Feu le pont Maurice-Richard

Le 6 novembre 2014

On apprenait aujourd’hui que le gouvernement fédéral renonçait à appeler le nouveau pont Champlain du nom d’une vedette de hockey, soit Maurice Richard.

Au bénéfice de nos lecteurs européens, rappelons les faits.

Un des ponts qui permettent aux automobilistes d’entrer ou de sortir de l’île de Montréal s’appelle le pont Champlain, du nom de celui qui fut officieusement le premier gouverneur de la Nouvelle-France.

Ce pont est de propriété fédérale, c’est-à-dire qu’il appartient au gouvernement central du Canada. On doit le remplacer en raison de son vieillissement prématuré.

Il y a quelques jours, on apprenait l’intention du gouvernement fédéral de nommer le nouveau pont « Maurice-Richard », du nom d’un hockeyeur célèbre.

La rumeur à ce sujet a déclenché une vive controverse, ce qui m’a incité à écrire un texte à ce sujet.

Série de consignes:
#1 D'après l'extrait sur le pont Champlain, pourquoi doit-on remplacer ce pont ?
#2 Reprenez l'extrait sur le pont Champlain, tout ce qui va de « On apprenait aujourd’hui » jusqu'à « de la Nouvelle-France. », en renommant « pont Champlain » en « pont Samuel-De Champlain ».
Les entrées n'ont aucun rôle à jouer dans ce travail.

Données fournies:
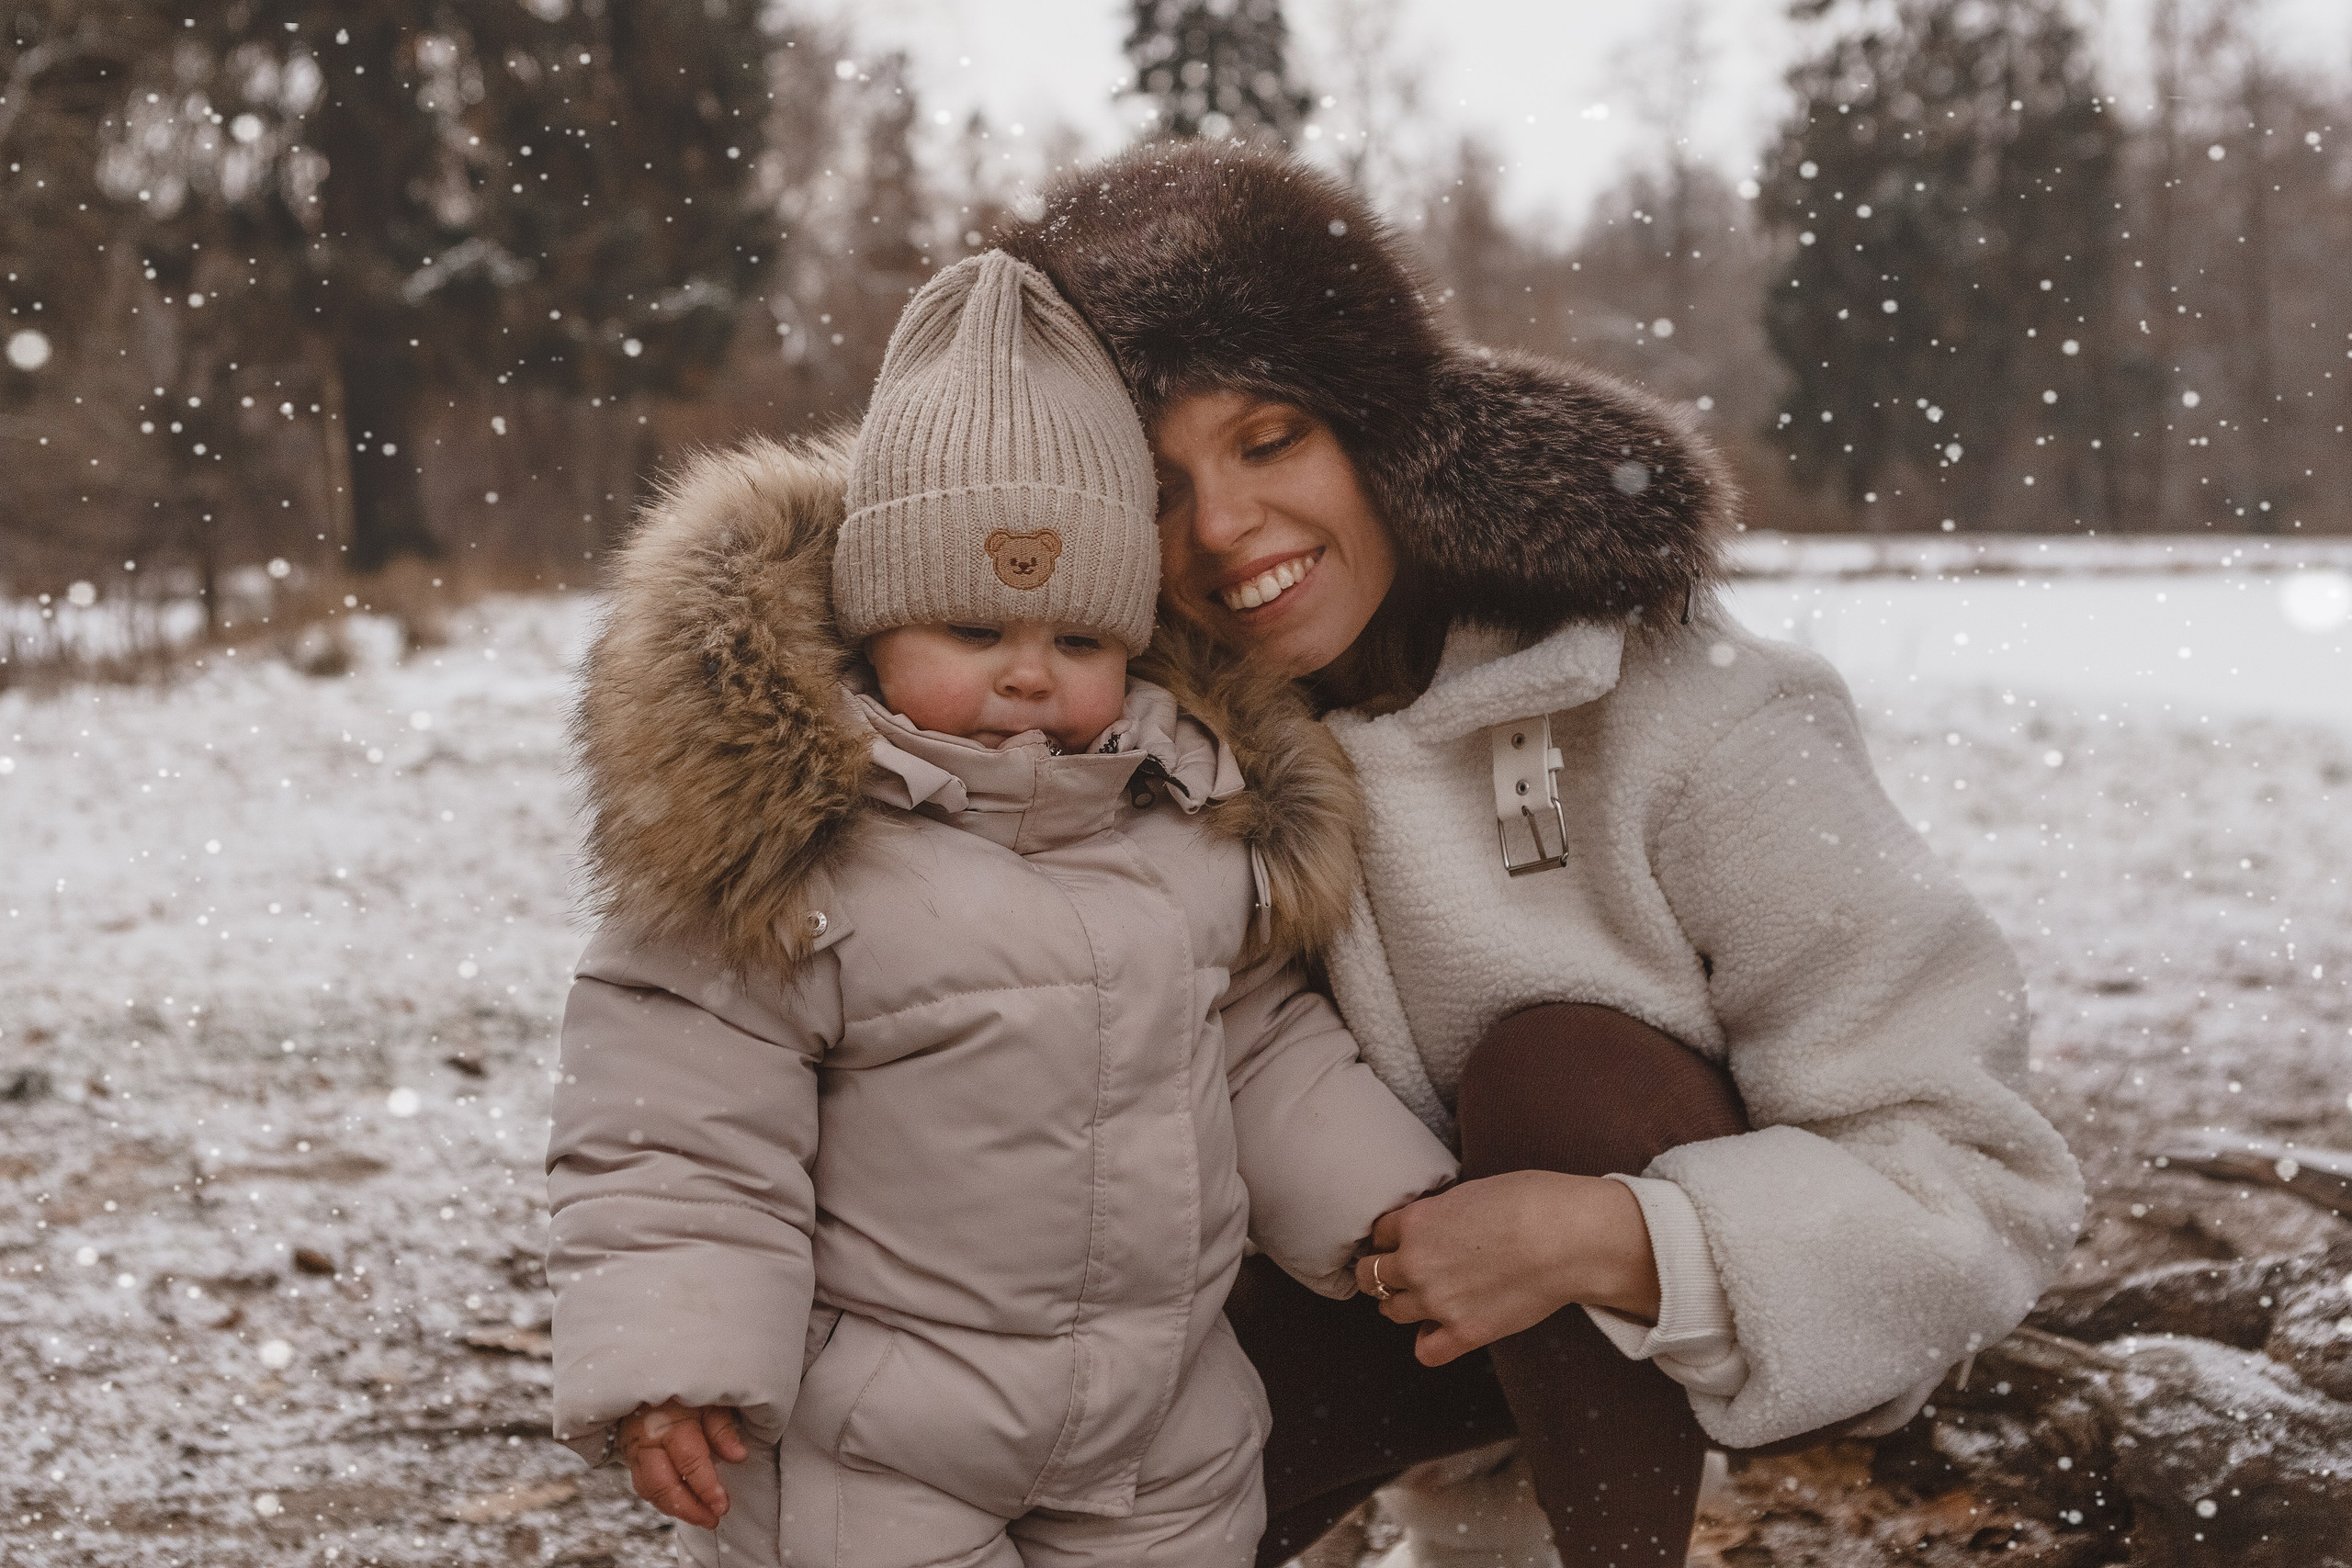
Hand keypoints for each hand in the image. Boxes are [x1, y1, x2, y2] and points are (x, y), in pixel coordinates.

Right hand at [617, 1400, 747, 1528]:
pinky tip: (682, 1504)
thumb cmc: (685, 1389)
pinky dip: (662, 1499)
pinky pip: (644, 1485)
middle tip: (713, 1519)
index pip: (690, 1462)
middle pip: (664, 1484)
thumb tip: (739, 1456)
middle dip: (689, 1508)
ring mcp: (635, 1449)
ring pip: (650, 1489)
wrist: (644, 1375)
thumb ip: (722, 1428)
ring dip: (675, 1509)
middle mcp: (648, 1439)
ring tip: (702, 1517)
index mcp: (671, 1422)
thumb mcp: (709, 1399)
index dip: (707, 1487)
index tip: (722, 1505)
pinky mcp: (630, 1456)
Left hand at [1352, 1170, 1658, 1367]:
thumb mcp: (1472, 1191)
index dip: (1393, 1235)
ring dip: (1403, 1303)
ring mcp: (1437, 1302)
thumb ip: (1442, 1213)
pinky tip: (1440, 1328)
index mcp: (1417, 1222)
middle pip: (1372, 1275)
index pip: (1380, 1232)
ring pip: (1391, 1311)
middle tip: (1406, 1268)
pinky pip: (1426, 1350)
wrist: (1571, 1238)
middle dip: (1386, 1270)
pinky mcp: (1465, 1333)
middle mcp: (1416, 1263)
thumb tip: (1437, 1225)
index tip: (1405, 1238)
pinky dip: (1428, 1341)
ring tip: (1424, 1296)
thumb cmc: (1533, 1201)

Réponses par consigne:
#1 On doit le remplacer en raison de son vieillissement prématuré.

#2
On apprenait aujourd’hui que le gouvernement fédéral renonçait à appeler le nouveau pont Samuel-De Champlain du nom d’une vedette de hockey, soit Maurice Richard.

Au bénéfice de nos lecteurs européens, rappelons les faits.

Un des ponts qui permettent aux automobilistes d’entrer ou de sortir de l’île de Montréal s’appelle le pont Samuel-De Champlain, du nom de celui qui fut officieusement le premier gouverneur de la Nouvelle-France.